On Sat, 2009-03-28 at 16:00 -0700, Steve Harrington wrote: 
> In general read(2) is not guaranteed to return a complete record.

Especially in non-blocking I/O mode.

>   For
> section reads from the demux device the amount of data returned will
> almost certainly be less than requested. I've never seen a section
> longer than a single TS packet and the recommended length for a read is
> 4096 bytes.

> The questions: are the v4l-dvb drivers guaranteed to return
> a complete section for each read?

Well, the spec says it *tries* to return 1 whole one.

>From the Linux DVB API spec, Section 3.2.3 read() (from the demux):

"When returning section data the driver always tries to return a complete single
section (even though buf would provide buffer space for more data).

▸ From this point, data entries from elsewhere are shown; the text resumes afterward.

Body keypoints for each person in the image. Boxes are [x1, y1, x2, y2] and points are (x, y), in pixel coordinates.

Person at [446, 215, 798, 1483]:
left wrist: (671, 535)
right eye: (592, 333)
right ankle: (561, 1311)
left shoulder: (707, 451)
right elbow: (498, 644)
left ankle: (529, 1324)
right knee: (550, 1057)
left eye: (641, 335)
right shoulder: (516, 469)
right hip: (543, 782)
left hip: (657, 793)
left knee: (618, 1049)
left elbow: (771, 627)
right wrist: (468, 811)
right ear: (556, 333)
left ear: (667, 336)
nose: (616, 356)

If the size
of the buffer is smaller than the section as much as possible will be returned,
and the remaining data will be provided in subsequent calls.
The size of the internal buffer is 2 * 4096 bytes (the size of two maximum
sized sections) by default."


>   If not, is there a preferred method
> to reassemble split sections?


1. Open the device node in non-blocking IO mode.

2. In a loop select() or poll() for when the device has data available.
It may be prudent to set a timeout here, so your program won't hang
forever, if something goes wrong.

3. Read() as much data as you can or care to read, when the device is
ready.  Don't forget trap error conditions: select() timed out, select()
was interrupted, read() was interrupted, read() was at the
end-of-file/stream, or all the other wonderful errno's on the read() man
page.

4. Shovel the data somewhere, keeping track of the bytes you've read in.
(buffer management happens here in your program)

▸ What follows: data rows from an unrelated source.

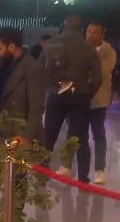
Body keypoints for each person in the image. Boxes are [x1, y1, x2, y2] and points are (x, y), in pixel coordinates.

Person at [42, 15, 103, 184]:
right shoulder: (89, 48)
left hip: (56, 95)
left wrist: (52, 88)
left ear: (64, 26)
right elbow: (98, 79)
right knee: (81, 138)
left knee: (49, 136)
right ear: (81, 28)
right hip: (80, 96)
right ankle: (83, 177)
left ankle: (41, 173)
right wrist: (87, 93)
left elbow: (40, 69)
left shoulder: (52, 44)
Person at [0, 27, 47, 145]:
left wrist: (27, 137)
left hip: (17, 134)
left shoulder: (32, 68)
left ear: (12, 47)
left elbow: (36, 108)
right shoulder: (4, 66)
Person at [86, 24, 116, 185]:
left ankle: (99, 170)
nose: (90, 35)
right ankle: (67, 165)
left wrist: (80, 71)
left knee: (98, 135)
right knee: (74, 133)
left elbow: (100, 72)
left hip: (99, 99)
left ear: (102, 35)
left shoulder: (108, 52)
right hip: (81, 98)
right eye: (88, 31)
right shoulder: (82, 49)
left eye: (94, 32)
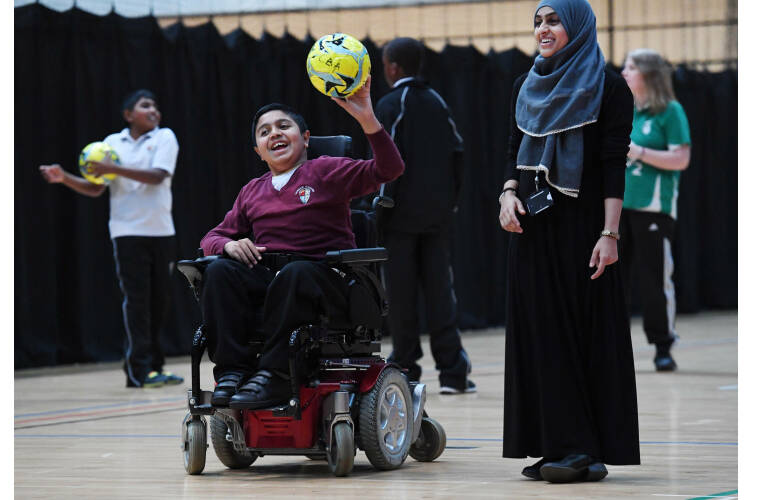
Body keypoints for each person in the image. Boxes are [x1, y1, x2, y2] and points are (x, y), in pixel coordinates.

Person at [198, 77, 405, 410]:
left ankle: (276, 376)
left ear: (306, 138)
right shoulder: (252, 190)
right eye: (264, 132)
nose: (274, 133)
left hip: (325, 279)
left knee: (295, 273)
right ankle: (232, 373)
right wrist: (227, 246)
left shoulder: (325, 171)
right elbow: (211, 237)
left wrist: (367, 116)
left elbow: (390, 168)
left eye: (284, 126)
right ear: (258, 151)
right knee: (220, 272)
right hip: (274, 279)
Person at [498, 0, 640, 483]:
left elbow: (612, 163)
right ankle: (551, 443)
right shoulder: (524, 84)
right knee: (539, 335)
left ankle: (583, 448)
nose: (543, 28)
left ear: (577, 27)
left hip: (585, 230)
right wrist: (506, 195)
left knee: (581, 334)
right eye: (538, 20)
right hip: (531, 227)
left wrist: (610, 234)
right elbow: (512, 151)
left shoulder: (610, 86)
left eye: (553, 19)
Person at [39, 89, 183, 389]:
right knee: (137, 302)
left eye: (155, 105)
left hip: (161, 230)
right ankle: (138, 371)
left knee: (159, 302)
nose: (153, 110)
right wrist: (64, 177)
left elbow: (157, 175)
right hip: (127, 232)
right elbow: (95, 188)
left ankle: (154, 367)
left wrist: (112, 169)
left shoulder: (164, 137)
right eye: (145, 106)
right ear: (129, 114)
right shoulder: (109, 145)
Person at [374, 37, 475, 395]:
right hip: (437, 218)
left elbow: (386, 163)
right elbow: (458, 153)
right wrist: (451, 202)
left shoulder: (390, 104)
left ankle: (406, 369)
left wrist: (379, 212)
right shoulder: (438, 102)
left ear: (394, 67)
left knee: (401, 298)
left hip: (400, 220)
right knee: (441, 294)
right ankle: (453, 374)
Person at [620, 49, 691, 372]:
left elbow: (681, 159)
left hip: (654, 209)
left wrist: (640, 152)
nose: (624, 71)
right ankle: (611, 346)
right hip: (618, 208)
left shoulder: (670, 112)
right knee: (612, 280)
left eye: (631, 67)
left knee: (654, 280)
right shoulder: (625, 111)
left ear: (648, 74)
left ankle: (663, 345)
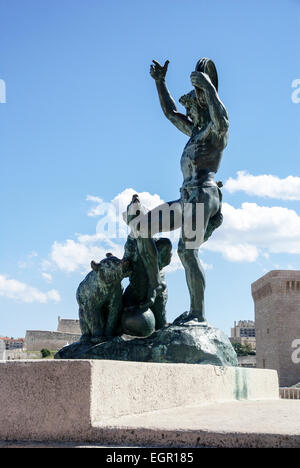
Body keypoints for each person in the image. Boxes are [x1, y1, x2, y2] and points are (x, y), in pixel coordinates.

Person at [130, 58, 229, 323]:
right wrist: (160, 82)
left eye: (192, 110)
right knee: (140, 227)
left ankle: (197, 314)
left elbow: (223, 120)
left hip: (203, 195)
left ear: (201, 107)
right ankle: (154, 286)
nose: (188, 115)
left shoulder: (213, 132)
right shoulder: (194, 133)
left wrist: (208, 87)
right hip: (187, 197)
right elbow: (170, 113)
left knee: (187, 251)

5. Call a function to check if you have enough bytes to do something
useful (i.e. a section's worth).

6. If you've got enough bytes to do something useful, call the function
to drain off some of the bytes you've captured and do something useful
with the bytes.  (buffer management happens here in your program)

7. Go back to the beginning of the loop (#2) or check some exit
condition that you care about and drop out of the loop.


Nothing sepcial; just textbook, single-threaded, Unix.